Leticia Gonzalez, D.V.M., ’13
Dr. Leticia Gonzalez was ready for the demands of vet school. She had experience working as a veterinary technician, and worked in veterinary clinics throughout her undergraduate education. When she got into CSU, she was ready, and not even being diagnosed with a brain tumor slowed her down. She is now a practicing veterinarian in Southern California.
From vet tech to vet school
“Veterinary medicine has been my dream since I was a little girl. As a child, I grew up with a lot of animals in our household including chickens, turkeys, geese, rabbits, cats and dogs. I enjoyed going to the veterinary hospital for our pet’s annual exams. I remember clearly when our veterinarian invited us back to the treatment room to watch a small surgical procedure and it was in that moment that I was inspired.
“Prior to veterinary school, I spent many years as a veterinary assistant and a veterinary technician. These positions gave me the skills and the confidence to know that the veterinary profession was the right one for me. I worked at a referral oncology clinic, a general practice clinic, and an emergency center all while attending college to complete my prerequisites.
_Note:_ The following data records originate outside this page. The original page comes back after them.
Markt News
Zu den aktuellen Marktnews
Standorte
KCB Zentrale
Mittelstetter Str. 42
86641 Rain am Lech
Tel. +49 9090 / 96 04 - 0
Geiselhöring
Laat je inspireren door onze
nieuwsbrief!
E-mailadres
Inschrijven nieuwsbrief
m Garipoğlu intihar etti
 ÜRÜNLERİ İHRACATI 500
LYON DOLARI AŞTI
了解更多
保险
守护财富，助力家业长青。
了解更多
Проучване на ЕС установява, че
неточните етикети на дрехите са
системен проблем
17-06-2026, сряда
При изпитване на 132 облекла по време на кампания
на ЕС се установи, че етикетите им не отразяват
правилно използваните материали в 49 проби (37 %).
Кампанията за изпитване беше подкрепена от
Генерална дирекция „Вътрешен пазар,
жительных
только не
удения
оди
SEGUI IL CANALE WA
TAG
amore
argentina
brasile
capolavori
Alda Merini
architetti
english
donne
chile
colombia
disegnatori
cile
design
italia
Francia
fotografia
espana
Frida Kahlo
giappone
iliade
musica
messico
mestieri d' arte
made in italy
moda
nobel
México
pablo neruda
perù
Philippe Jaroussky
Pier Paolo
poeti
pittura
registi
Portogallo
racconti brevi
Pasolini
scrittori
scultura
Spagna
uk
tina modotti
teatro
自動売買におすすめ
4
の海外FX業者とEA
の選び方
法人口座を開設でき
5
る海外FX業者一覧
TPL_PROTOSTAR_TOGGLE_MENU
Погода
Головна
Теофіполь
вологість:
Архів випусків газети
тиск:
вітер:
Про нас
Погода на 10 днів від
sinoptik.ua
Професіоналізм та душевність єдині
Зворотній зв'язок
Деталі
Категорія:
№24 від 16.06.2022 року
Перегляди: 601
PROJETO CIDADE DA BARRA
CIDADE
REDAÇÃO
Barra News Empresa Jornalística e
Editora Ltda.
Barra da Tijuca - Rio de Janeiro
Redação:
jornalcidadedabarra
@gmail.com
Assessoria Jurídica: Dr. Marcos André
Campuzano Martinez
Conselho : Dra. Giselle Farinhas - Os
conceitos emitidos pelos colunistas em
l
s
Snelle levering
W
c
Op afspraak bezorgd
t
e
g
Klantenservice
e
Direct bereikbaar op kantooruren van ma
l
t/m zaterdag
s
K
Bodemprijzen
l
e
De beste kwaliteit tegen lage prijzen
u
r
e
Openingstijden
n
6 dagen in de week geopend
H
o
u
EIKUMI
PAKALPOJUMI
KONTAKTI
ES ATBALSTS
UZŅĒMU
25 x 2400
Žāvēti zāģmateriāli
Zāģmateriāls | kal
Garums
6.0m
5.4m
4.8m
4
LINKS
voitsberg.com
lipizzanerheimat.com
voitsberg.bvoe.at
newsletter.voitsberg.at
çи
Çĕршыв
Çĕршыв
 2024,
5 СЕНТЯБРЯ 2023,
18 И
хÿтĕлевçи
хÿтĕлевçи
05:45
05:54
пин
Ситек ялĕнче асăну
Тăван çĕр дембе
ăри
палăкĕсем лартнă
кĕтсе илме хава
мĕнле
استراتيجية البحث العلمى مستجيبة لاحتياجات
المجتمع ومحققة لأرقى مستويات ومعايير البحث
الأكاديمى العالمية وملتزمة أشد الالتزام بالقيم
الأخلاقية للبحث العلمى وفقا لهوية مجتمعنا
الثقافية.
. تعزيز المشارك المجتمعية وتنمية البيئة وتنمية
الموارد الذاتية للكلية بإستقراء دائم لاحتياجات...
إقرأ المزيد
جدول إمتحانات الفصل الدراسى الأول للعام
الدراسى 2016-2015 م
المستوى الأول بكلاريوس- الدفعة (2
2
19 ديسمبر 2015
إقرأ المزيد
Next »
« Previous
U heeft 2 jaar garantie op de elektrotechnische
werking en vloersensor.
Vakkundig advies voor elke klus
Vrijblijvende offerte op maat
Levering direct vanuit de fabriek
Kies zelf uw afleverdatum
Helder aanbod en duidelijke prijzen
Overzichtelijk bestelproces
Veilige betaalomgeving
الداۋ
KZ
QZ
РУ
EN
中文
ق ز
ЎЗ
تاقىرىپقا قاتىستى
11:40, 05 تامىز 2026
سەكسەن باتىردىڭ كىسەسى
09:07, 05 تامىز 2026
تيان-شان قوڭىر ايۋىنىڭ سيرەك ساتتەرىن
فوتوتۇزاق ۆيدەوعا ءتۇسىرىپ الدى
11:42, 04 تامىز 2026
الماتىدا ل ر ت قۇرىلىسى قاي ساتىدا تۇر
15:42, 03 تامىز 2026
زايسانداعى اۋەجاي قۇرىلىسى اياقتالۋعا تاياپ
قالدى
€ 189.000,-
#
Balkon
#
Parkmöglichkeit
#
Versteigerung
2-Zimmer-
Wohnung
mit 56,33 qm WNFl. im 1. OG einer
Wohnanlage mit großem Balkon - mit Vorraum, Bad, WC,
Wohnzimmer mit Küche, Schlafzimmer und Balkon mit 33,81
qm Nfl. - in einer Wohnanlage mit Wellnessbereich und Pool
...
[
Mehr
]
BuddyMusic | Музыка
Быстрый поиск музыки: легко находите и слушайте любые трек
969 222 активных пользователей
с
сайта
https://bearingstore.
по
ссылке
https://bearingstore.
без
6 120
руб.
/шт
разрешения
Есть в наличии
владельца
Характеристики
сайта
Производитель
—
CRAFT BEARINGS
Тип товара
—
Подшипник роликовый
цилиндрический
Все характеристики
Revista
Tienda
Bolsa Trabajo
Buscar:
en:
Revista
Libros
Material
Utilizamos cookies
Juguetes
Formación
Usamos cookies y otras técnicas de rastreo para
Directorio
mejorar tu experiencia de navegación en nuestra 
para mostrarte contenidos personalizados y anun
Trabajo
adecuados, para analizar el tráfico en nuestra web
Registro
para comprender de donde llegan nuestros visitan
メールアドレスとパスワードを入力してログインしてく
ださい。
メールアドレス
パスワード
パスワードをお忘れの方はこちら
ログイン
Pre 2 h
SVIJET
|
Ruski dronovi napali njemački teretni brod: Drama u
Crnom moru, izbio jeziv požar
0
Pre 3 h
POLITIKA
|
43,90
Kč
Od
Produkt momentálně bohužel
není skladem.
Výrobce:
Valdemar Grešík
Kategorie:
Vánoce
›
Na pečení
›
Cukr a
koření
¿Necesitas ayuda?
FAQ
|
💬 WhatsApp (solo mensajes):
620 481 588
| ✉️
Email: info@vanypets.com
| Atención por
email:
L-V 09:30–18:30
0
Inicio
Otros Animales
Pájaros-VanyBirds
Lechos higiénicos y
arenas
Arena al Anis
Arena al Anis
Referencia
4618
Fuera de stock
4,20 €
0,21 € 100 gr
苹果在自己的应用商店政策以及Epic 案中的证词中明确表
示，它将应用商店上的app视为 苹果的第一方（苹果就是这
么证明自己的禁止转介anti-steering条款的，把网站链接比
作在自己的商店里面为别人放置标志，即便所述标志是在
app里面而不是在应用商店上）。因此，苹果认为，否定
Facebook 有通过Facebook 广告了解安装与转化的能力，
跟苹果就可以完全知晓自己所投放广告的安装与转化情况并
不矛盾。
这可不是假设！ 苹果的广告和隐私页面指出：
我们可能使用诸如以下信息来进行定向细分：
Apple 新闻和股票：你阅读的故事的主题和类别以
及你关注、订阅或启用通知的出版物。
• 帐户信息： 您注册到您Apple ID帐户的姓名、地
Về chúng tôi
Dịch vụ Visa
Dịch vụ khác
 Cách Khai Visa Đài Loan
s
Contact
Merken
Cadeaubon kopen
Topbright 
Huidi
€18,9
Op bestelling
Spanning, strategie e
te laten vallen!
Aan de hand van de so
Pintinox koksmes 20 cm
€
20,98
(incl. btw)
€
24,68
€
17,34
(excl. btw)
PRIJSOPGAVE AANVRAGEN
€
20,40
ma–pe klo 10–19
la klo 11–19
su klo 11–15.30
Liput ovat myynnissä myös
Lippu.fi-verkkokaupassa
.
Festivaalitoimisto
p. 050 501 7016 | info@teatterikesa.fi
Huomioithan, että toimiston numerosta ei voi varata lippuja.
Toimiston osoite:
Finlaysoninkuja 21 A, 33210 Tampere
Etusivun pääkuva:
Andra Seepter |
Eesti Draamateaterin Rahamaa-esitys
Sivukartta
“I think those busy months helped me learn how to balance demands, a trait that I have often drawn upon since. When I found out I got the chance to be a member of Colorado State University veterinary school, it was one of the happiest days of my life.”
Overcoming health challenges
“Once I arrived in Fort Collins, I quickly grew to love the program and the town. I also quickly became busy with classes, clinics, and wet labs. But during that time, I was diagnosed with a brain tumor. Although I was urged by many to take a leave of absence, I pushed on with my studies, going to treatments concurrently. It was a hectic time, exacerbated because I continued to go to class, work two jobs, and lead two veterinary clubs.
“One person who helped keep me afloat during this time was Dr. Sherry Stewart, my veterinary histology professor, and a woman I admired for many reasons. She really became a second mother to me, mentoring me through the tougher days and weeks of the program. Through the support of Dr. Stewart and many others, I believe that I proved my strength and tenacity during this time. I eventually beat the disease and graduated with the rest of my class.”
Interaction with animals and humans is rewarding
“Now, as a small animal clinician at Southern California Veterinary Hospital, my day-to-day practice is busy and satisfying. I enjoy many aspects of my job especially interacting with clients and my team. I am fortunate to have phenomenal mentors and skilled technicians. My favorite cases are those where I can provide client education whether it be through visuals, supporting literature and discussing the benefits of each diagnostic along with potential differentials. I especially enjoy using the ultrasound as an imaging modality for my work-ups.
“In addition to my work at Southern California Veterinary Hospital, I run my own business focused on pet hospice and home euthanasia. I believe this is such a key piece of our profession. With pets treated as family members, their end-of-life care is more important and needs to be tailored to individual circumstance. I help owners make decisions that reflect their values and their wishes for their pet. Having a trusted ally in an otherwise scary process makes all the difference.
“I still have much of my career ahead and am looking forward to the journey. One of my major goals is to own my own practice. The practice owner can have such a major impact on the climate of the hospital. With mental health and wellbeing becoming an increasing priority for the veterinary profession, I hope I have the chance to create a culture of support and positivity. Eventually, I hope to be a motivational speaker for veterinary audiences, telling my story of hard work, optimism, and persistence to others.
Advice to students: Focus on effort
“As a recent graduate, I often give advice to veterinary students in a variety of circumstances. I am on the Los Angeles Pierce College Advisory Committee which helps pre-veterinary students to transfer to graduate schools of veterinary medicine and assist with course development.
“The one thing I often tell them is work hard and focus on the effort not the results. I hope to leave a legacy in this field.
“My departing words: decide to take initiative and persevere. Challenge the unknown and be courageous. There will be turbulence and it will not necessarily be easy but in the end, it will be rewarding — from the girl who dared to dream.”